Repository files navigation

Project 1: Navigation

This is one of my Udacity Deep Reinforcement Learning Nanodegree projects. Most codes are referred to what I've learned from the course.

Introduction

For this project, we will train an agent to navigate and collect bananas!

Trained Agent

A reward of +1 is given if a yellow banana is collected, and a reward of -1 if a blue banana is. Our goal is to collect as many yellow bananas as possible and to avoid blue bananas.

The state space is consisted of 37 dimensions, agent's velocity, , directions, and so on. The agent has four discrete actions, 0-move forward, 1-move backward, 2-turn left, and 3-turn right.

The task is episodic. The goal is to train the agent to get an average score of +13 over 100 consecutive episodes.

Getting Started

  1. Create (and activate) a new environment with Python 3.6.

    • Linux or Mac:
      conda create --name env python=3.6
      source activate drlnd
    • Windows:
      conda create --name env python=3.6 
      activate drlnd
  2. Clone this repository and navigate to the python/ folder. Then, install several dependencies.

    git clone https://github.com/nithiroj/DQN-Navigation.git
    cd DQN-Navigation/python
    pip install .
  3. Download the environment that matches your operating system, place it in DQN-Navigation/ folder, and unzip it.

Training Instructions

In this repository, there are four trained algorithms-basic or vanila DQN (basic.pth), double DQN(double.pth), dueling DQN(dueling.pth), or both double and dueling DQN(double_dueling.pth). The trained models and results (graph and scores) have been provided in model/ and report/ respectively.

You can retrain or train these models with your own hyperparameters. Please be notices that our provided models and results will be replaced accordingly. Just make the copies if you want to keep ours.

Option 1

Follow the instructions in Navigation.ipynb to get started with training your own agent!

Option 2

Run command line on your terminal. Define --env_file if it's not Banana.app.

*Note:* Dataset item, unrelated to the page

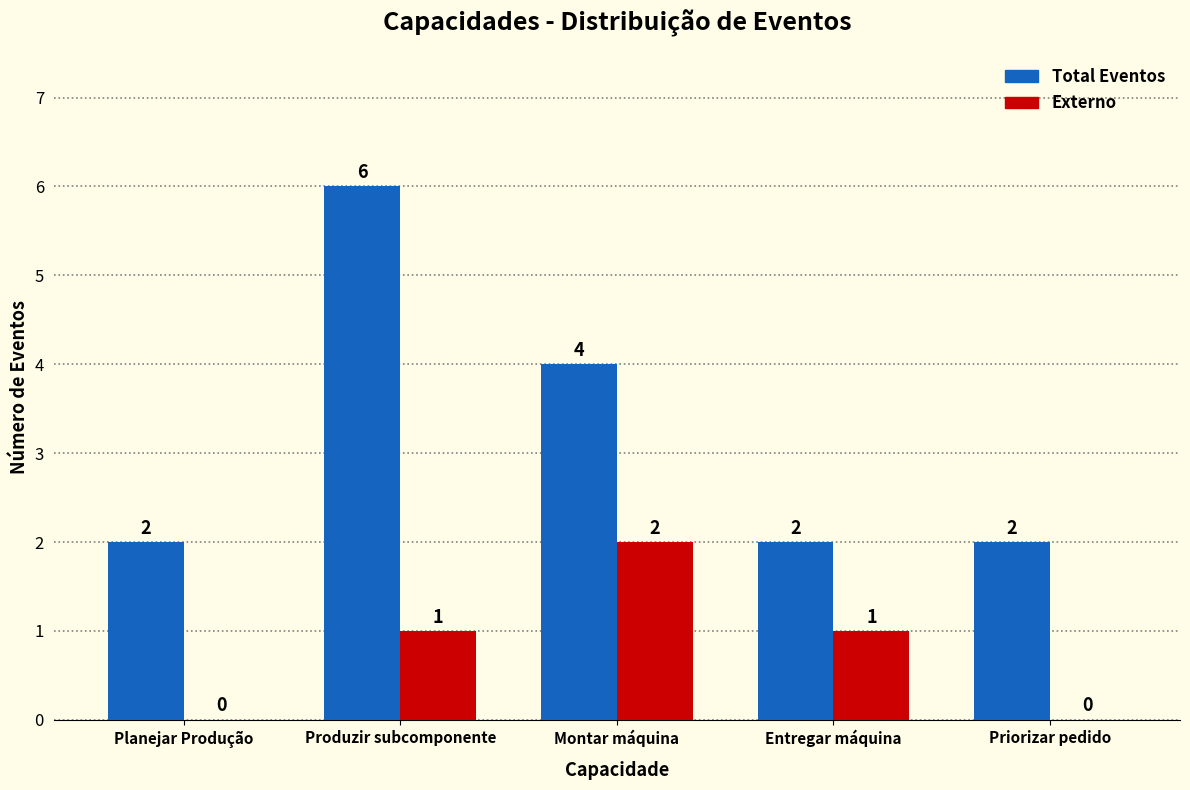

Where is Total Eventos nearest to the value 4?

Montar máquina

python navigation.py                     # to train with basic DQN model
python navigation.py --double            # to train with double DQN model
python navigation.py --dueling           # to train with dueling DQN model
python navigation.py --double --dueling  # both double and dueling DQN model

optional arguments:
  -h, --help           show this help message and exit
  --play_eps PLAY_EPS  Train if 0 else play episodes, default 0
  --env_file ENV_FILE  Unity environment binary file, default Banana.app
  --dueling            Enable dueling DQN
  --double             Enable double DQN

Watch our smart agents

To watch how the agent performs, define the number of playing episodes --play_eps and the agent you prefer. For eaxmple, to watch a double-DQN agent play for two episodes:

python navigation.py --double --play_eps 2

More informations

You can find more detais in implementation-algorithms (DQN and extensions), model architectures,and choosen hyperparameters-and the achieved rewards in Report.ipynb.